Planning to become a dramatist, he went to Harvard, then to New York, where no one would produce his very long plays. To "buy time," he took a job teaching at New York University. During a 1926 trip to Europe, he began writing down his early memories of Asheville. He abandoned playwriting, and after three years of writing, revision and editing, published Look Homeward, Angel: A Story of the Buried Life. Look Homeward, Angel, considered one of the great coming-of-age novels in the English language, follows the story of Eugene Gant, a sensitive, intelligent boy growing up in a small Southern mountain city. The book's success allowed Wolfe to leave his teaching job to travel and continue writing.

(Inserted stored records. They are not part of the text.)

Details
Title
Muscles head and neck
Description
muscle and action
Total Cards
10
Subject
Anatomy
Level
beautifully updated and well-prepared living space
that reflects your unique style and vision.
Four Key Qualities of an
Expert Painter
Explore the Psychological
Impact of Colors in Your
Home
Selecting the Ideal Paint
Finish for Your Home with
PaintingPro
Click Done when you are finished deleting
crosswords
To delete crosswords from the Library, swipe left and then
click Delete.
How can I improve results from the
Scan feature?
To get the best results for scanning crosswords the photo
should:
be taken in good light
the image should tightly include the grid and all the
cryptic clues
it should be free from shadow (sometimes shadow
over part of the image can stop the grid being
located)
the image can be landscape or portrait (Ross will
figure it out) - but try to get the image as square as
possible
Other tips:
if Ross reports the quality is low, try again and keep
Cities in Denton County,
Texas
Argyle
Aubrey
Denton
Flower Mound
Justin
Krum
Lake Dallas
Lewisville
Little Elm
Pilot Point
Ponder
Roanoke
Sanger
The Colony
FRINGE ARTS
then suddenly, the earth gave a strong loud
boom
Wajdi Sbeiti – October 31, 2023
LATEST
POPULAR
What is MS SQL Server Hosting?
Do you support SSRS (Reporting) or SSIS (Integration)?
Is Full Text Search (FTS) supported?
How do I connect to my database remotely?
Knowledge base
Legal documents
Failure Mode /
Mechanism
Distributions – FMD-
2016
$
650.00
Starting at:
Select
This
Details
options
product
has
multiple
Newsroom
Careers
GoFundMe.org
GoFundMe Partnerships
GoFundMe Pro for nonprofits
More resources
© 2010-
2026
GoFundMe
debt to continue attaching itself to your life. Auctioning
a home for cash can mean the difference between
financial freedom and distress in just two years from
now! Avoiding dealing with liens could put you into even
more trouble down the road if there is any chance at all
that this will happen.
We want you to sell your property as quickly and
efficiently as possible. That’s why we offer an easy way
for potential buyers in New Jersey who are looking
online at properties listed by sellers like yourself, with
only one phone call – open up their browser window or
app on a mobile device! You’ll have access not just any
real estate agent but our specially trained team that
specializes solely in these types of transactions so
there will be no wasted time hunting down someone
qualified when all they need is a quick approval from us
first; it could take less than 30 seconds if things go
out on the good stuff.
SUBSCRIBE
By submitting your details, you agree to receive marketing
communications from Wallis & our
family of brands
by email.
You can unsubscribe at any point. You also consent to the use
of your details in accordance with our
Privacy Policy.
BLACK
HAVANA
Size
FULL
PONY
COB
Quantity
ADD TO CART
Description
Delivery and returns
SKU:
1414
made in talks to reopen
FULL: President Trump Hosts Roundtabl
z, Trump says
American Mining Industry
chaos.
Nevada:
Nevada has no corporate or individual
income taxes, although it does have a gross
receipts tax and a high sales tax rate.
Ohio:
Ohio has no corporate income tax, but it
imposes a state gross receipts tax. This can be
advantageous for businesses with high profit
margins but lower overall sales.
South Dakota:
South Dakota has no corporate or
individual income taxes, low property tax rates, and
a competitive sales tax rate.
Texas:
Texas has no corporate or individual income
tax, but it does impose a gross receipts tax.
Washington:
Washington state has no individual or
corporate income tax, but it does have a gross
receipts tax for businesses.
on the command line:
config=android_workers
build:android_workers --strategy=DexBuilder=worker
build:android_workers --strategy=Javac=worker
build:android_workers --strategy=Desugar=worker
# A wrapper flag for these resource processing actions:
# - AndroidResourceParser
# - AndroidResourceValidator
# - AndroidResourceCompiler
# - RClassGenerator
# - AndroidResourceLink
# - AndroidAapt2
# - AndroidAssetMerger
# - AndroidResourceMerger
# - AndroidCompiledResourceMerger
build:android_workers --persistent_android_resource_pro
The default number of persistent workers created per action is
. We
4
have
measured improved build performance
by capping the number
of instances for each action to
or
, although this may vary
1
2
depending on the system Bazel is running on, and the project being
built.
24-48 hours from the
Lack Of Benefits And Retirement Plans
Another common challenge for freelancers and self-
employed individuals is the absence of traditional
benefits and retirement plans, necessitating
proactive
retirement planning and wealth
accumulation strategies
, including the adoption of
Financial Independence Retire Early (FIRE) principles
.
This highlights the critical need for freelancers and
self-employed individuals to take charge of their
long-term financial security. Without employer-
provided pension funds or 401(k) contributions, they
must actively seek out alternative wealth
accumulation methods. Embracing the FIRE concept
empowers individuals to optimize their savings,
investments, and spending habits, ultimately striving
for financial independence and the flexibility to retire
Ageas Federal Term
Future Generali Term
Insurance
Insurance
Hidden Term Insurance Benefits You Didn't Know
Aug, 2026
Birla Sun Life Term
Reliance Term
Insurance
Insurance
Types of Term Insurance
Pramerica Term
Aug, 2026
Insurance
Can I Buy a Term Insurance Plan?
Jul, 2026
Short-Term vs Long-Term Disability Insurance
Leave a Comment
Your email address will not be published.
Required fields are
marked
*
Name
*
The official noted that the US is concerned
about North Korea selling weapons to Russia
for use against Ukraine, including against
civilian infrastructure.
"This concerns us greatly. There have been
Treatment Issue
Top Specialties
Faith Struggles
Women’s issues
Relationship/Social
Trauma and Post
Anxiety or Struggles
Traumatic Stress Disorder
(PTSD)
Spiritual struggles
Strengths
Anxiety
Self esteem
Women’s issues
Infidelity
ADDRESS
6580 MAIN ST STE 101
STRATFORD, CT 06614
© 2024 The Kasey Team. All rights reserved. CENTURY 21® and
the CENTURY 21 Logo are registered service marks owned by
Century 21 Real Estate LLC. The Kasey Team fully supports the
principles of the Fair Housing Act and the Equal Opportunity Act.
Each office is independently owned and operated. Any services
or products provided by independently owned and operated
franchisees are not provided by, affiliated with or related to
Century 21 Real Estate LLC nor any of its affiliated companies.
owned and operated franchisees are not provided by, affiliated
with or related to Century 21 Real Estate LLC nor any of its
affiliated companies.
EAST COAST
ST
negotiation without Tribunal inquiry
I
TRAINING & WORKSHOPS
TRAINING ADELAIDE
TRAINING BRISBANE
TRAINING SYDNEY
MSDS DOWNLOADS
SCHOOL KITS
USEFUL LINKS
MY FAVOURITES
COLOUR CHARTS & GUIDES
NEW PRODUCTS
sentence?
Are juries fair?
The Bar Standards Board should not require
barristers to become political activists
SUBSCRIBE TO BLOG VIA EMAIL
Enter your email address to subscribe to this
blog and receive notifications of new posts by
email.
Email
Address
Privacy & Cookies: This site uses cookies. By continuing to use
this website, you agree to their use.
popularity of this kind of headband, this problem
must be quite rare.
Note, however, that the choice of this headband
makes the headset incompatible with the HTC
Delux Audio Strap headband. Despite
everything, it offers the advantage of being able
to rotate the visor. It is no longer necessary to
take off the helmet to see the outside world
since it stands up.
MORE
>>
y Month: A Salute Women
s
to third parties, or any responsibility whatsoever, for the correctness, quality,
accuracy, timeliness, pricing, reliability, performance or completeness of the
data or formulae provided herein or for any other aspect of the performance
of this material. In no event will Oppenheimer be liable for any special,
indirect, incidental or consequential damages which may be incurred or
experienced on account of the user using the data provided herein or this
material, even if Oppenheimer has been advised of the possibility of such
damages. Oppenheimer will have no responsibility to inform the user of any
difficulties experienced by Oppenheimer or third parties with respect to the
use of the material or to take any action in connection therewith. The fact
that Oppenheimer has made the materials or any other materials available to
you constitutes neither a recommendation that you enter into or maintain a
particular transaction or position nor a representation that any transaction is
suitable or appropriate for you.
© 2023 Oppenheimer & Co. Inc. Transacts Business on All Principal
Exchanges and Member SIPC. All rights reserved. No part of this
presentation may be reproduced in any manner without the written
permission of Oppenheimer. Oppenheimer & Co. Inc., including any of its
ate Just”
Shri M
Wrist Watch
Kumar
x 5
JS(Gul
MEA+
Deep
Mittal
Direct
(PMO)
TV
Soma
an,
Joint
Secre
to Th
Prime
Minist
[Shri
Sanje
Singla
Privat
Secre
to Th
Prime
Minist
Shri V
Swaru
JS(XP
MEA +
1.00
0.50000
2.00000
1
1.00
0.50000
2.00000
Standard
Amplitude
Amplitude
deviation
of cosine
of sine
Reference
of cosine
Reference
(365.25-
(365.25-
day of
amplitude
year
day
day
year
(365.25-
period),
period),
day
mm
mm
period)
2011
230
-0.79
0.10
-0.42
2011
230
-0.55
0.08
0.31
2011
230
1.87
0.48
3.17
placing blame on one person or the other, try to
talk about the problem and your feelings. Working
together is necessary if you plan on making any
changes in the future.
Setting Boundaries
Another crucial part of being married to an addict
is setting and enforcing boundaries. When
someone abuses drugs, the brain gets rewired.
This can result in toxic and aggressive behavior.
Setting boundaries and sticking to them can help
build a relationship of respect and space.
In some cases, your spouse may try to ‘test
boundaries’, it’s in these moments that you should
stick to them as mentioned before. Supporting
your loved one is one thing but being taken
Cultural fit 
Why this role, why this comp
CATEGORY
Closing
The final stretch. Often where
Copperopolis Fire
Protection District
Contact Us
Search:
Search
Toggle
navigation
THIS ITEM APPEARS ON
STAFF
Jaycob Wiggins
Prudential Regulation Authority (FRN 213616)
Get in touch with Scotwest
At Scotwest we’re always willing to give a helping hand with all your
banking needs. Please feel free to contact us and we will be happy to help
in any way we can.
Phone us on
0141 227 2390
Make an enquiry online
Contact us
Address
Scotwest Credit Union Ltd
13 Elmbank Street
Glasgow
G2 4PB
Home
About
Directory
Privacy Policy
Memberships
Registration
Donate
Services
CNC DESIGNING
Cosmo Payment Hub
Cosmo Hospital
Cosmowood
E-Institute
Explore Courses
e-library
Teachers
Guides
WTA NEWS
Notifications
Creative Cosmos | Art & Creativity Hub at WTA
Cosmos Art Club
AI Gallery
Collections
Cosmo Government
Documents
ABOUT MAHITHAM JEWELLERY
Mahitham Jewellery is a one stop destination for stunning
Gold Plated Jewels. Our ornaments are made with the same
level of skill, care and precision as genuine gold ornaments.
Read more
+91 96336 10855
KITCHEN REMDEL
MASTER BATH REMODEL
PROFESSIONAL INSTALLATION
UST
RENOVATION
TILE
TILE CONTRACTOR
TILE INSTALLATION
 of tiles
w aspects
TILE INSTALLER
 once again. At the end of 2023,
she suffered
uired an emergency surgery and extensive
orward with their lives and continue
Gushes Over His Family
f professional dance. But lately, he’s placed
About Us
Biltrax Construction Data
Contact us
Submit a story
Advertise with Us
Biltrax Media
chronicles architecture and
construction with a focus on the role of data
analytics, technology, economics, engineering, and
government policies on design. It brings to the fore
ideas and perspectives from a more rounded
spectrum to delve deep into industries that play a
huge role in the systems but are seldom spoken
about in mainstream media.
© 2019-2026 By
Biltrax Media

Six years later, Wolfe published Of Time and the River, which continues Eugene's adventures as a young man at Harvard, and in New York and Europe. Wolfe divided the next three years between writing and travelling in the United States and Europe. In 1938, he turned his mountainous manuscript over to Edward C. Aswell, his editor at Harper & Brothers, and left for the West Coast. While in Seattle, he was taken ill with pneumonia. He was brought across the continent for surgery at Johns Hopkins, in Baltimore, where he died of miliary tuberculosis of the brain.